They are stunning!! Were you looking at a horse when you were sketching them or a photo? Or were you just picturing the horse in your head? they are brill!!!


----------



## tinyliny (Oct 31, 2009)

I was referencing photos.


----------



## xXRubyXx (Jun 23, 2013)

They're beautiful!


----------



## XprincessX (Jun 22, 2013)

tinyliny said:


> this is the best one, IMO:


omg these are amazing, great work


----------



## Nibblesforlife (Feb 27, 2013)

Wow your art ork is beautiful


----------



## Equineheart223 (Jul 2, 2013)

These look great tiny! Your sketches are really full of action and movement! Keep up the good work! Do you by any chance have an etsy account?


----------



## ladyicon (Mar 13, 2012)

You are very talented. I wish I could do that.


----------



## laurachristine (Sep 24, 2012)

I LOVE your style, very casual but all of the strokes are so well placed I just love them all


----------



## Godgirl (Jul 11, 2013)

Love it!


----------



## candice and mateo (Mar 4, 2011)

*Finally got it framed!!!*

Tiny, thank you so much for this amazing piece of work!!! its beautiful!!!!


----------



## autumnheart (Mar 12, 2012)

These are really good, amazing, actually! I'm jealous! I'm very into art but could not draw a horse to save my life.


----------



## tinyliny (Oct 31, 2009)

*Babies! (human, this time)*

this is a sketch for a commision I will do. babies are very hard to do because of their proportions; very different from adults. I am not so familiar with the use of conte crayon on gray paper but I think I might like this medium. the paper is actually gray, not blue. it is the low lgiht for the photograph that makes it look blue.


----------



## SammysMom (Jul 20, 2013)

You are so talented! These are beautiful.


----------



## CandyCanes (Jul 1, 2013)

Good lord! You have a gift... Use it well  Not many people have that natural affinity with paper and a pencil. Thank you for sharing your wonderful gift with us!


----------



## tinyliny (Oct 31, 2009)

that made my day!


----------



## tinyliny (Oct 31, 2009)

Ok, baby is now finished, in painting form.
here are sketch and finished product.
final painting is 12 by 16 inches , using ink wash on watercolor paper.


----------



## CherokeeDancer (Nov 10, 2013)

So many talented artists on this forum...this is absolutely beautiful! Nice work, great attention to detail.


----------

++++++++++++++++++++

§ **Required tasks**:
**a.** Output the passage of the art forum thread starting at "## candice and" and ending at "(Mar 12, 2012)", word for word.
**b.** Rewrite the records starting at the line that contains "True or false: рассольник/компот/каша" and ending at the end of the records, replacing "scatter plot" with "dot plot" and keeping everything else unchanged. Omit the pictures from your answer.
The records that follow this thread are unrelated to it.

++++++++++++++++++++

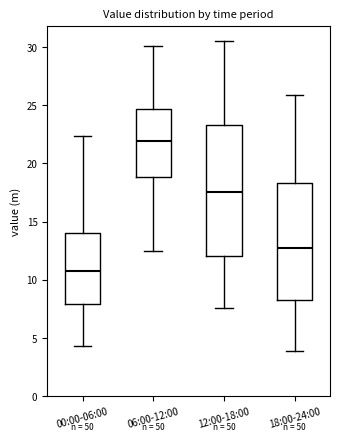

Which box is the tallest, from its lower edge to its upper edge?

12:00-18:00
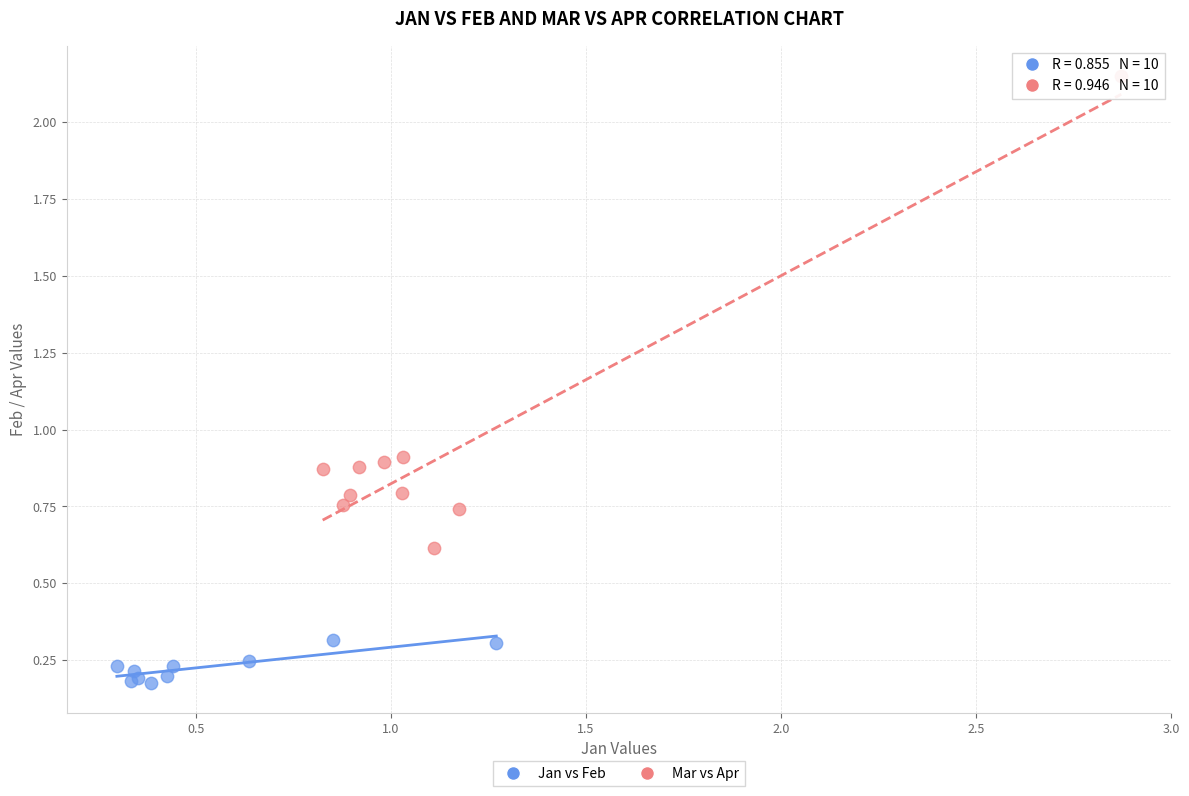

What are all the series names shown in the legend?

Jan vs Feb, Mar vs Apr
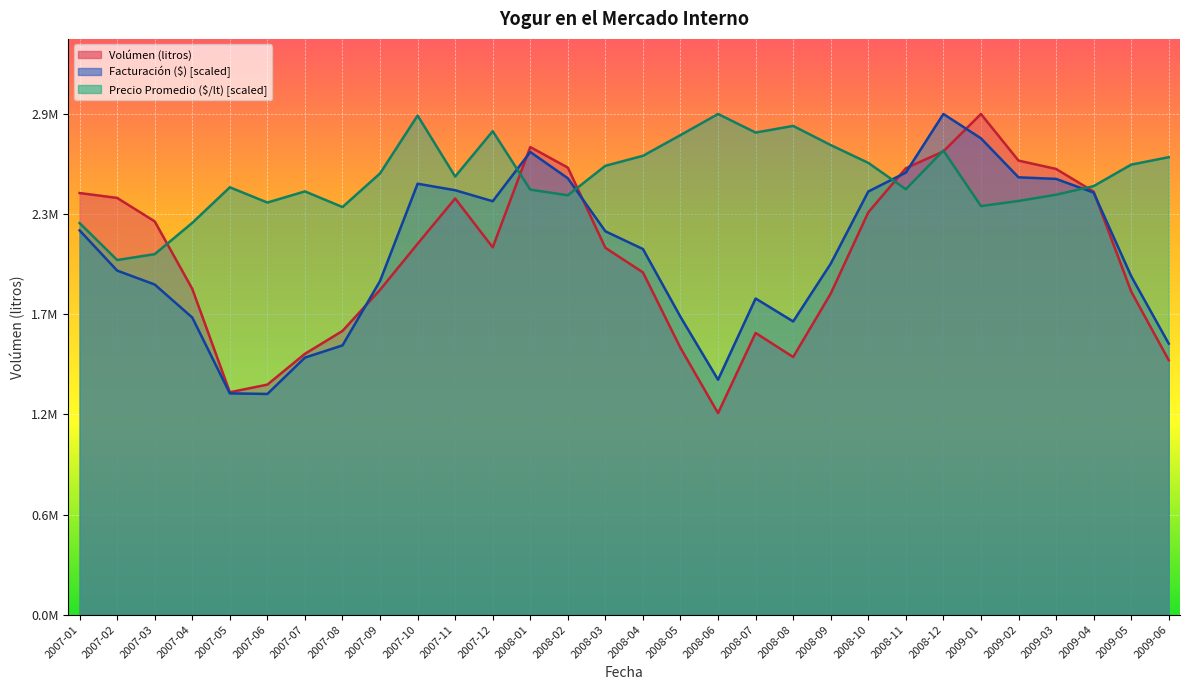

What is the difference between the Volúmen (litros) values at 2007-10 and 2009-04?

303226.6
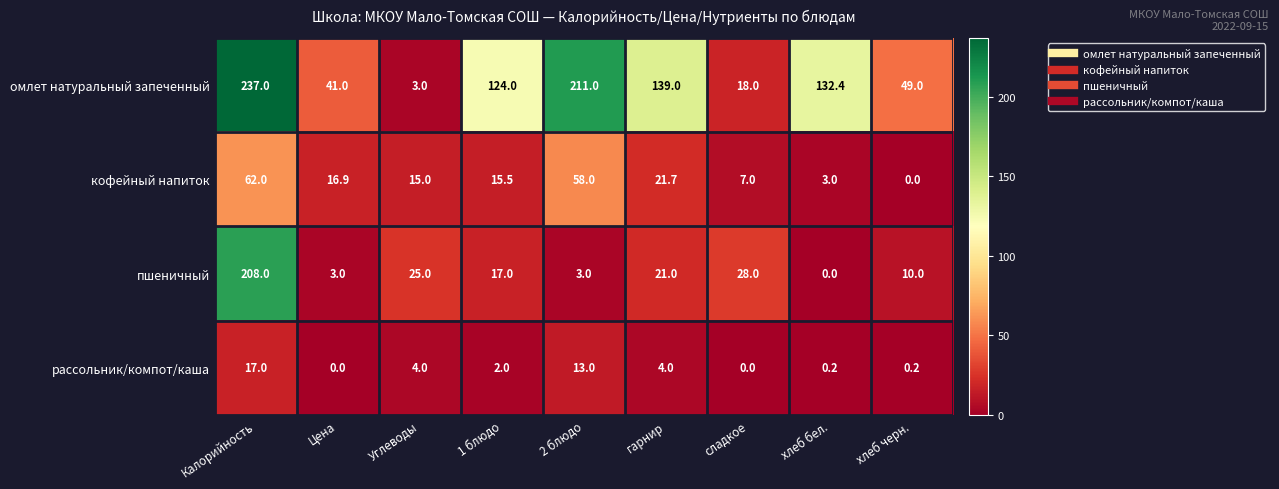

True or false: рассольник/компот/каша has a value of 9.7 at Цена.

False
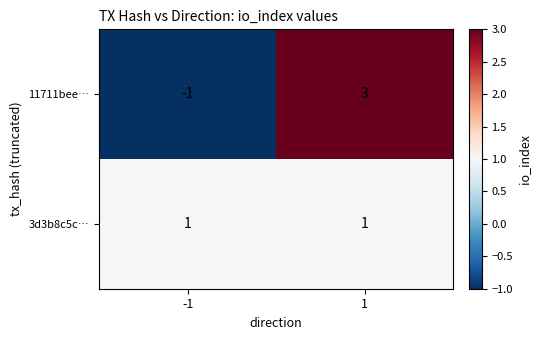

Reading left to right, list all the values displayed in this chart.

11711bee…: -1=-1	1=3
3d3b8c5c…: -1=1	1=1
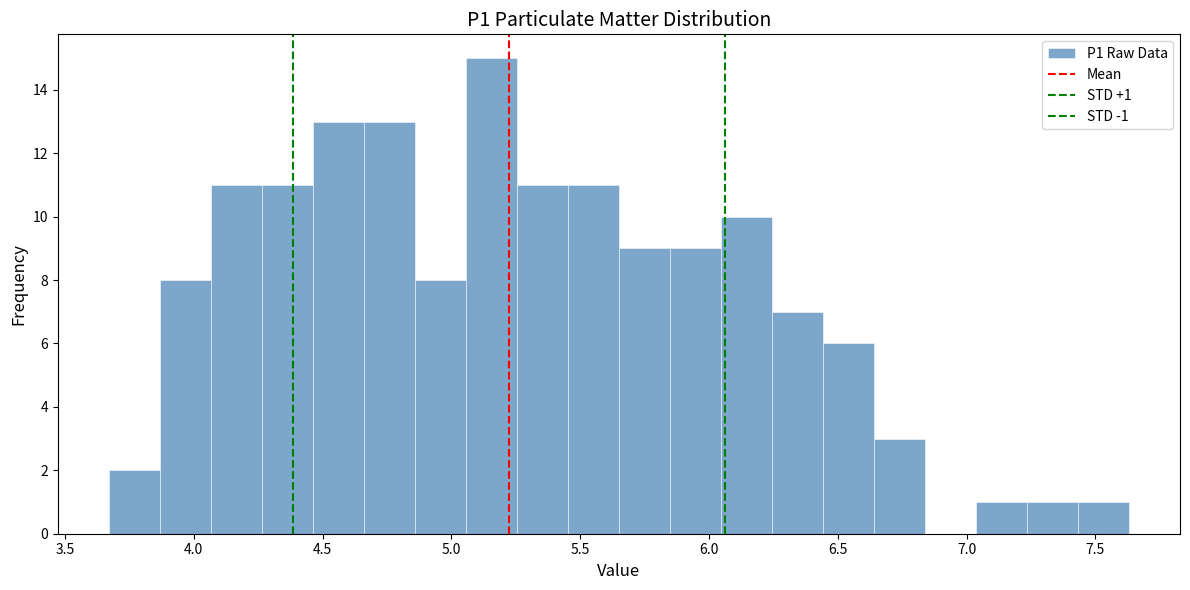

Around what value on the x-axis is the tallest bar? Give the approximate position of its centre, as read against the axis.

5.15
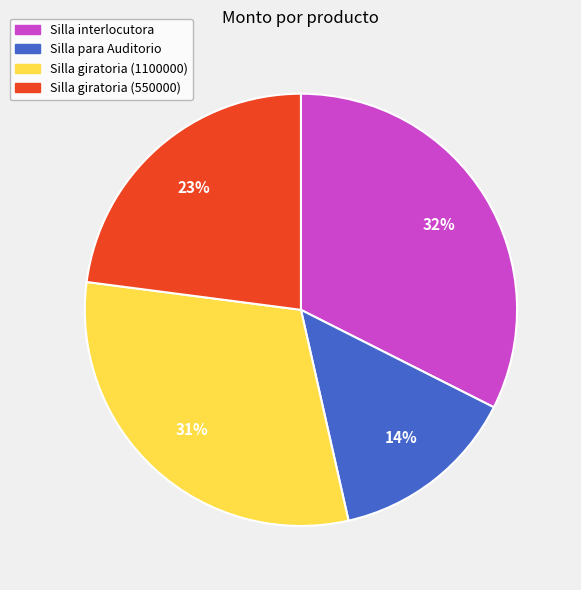

Rank the categories by value from lowest to highest.

Silla para Auditorio, Silla giratoria (550000), Silla giratoria (1100000), Silla interlocutora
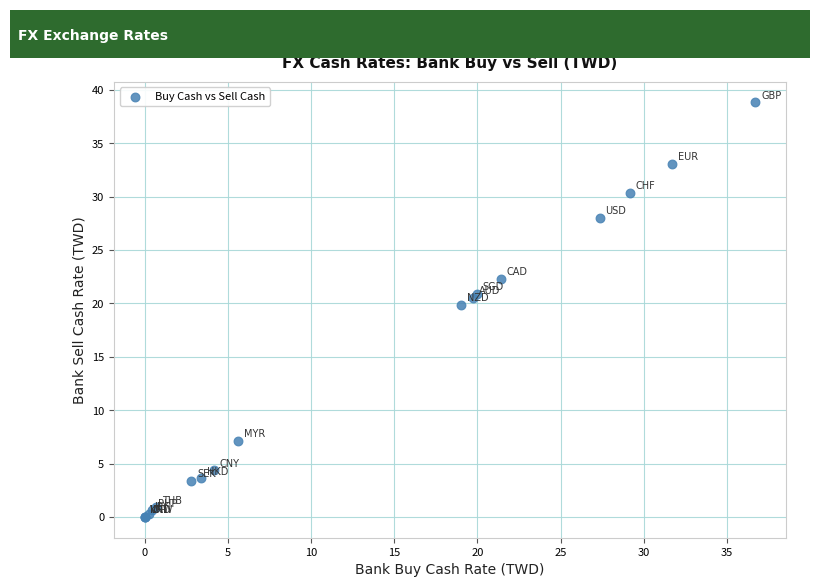

What Y value in the scatter plot is closest to 19?

19.9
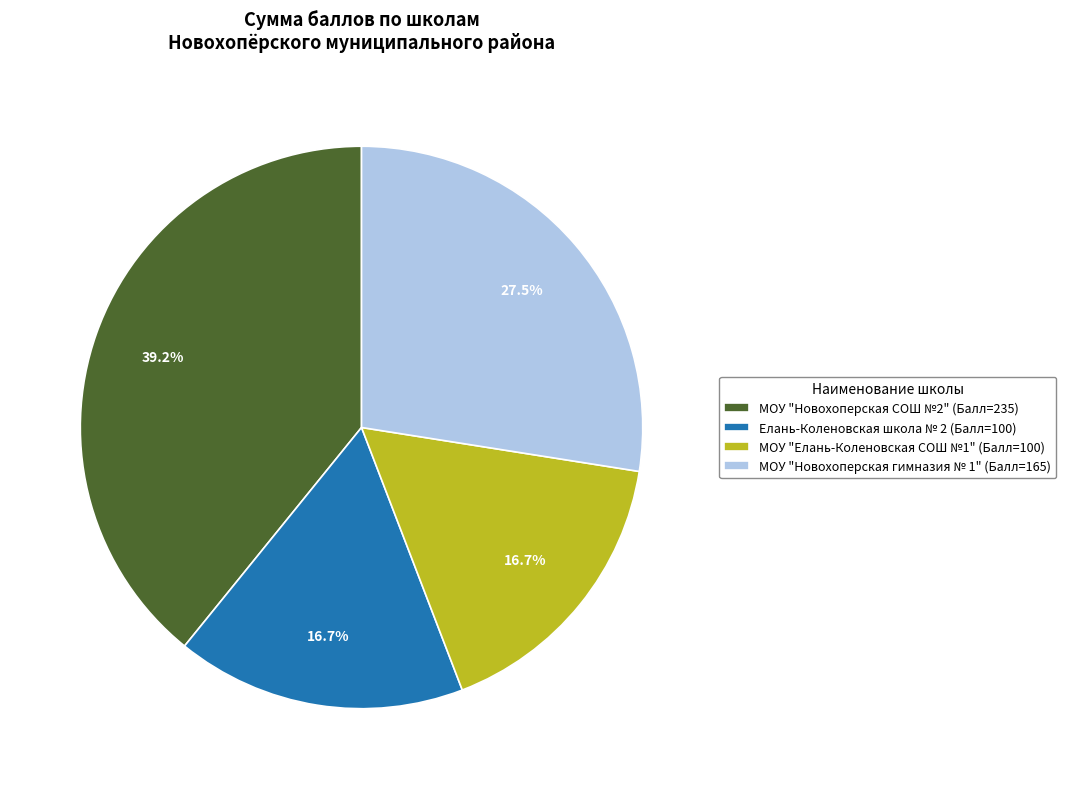

What is the total percentage of Елань-Коленовская школа № 2 (Балл=100) and МОУ "Новохоперская гимназия № 1" (Балл=165)?

44.2%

++++++++++++++++++++

§ **Your responses**:
**a.**
## candice and mateo (Mar 4, 2011)

*Finally got it framed!!!*

Tiny, thank you so much for this amazing piece of work!!! its beautiful!!!!


----------



## autumnheart (Mar 12, 2012)

**b.**
True or false: рассольник/компот/каша has a value of 9.7 at Цена.

False

Reading left to right, list all the values displayed in this chart.

11711bee…: -1=-1	1=3
3d3b8c5c…: -1=1	1=1

Around what value on the x-axis is the tallest bar? Give the approximate position of its centre, as read against the axis.

5.15

Rank the categories by value from lowest to highest.

Silla para Auditorio, Silla giratoria (550000), Silla giratoria (1100000), Silla interlocutora

What Y value in the dot plot is closest to 19?

19.9

What is the total percentage of Елань-Коленовская школа № 2 (Балл=100) and МОУ "Новохоперская гимназия № 1" (Балл=165)?

44.2%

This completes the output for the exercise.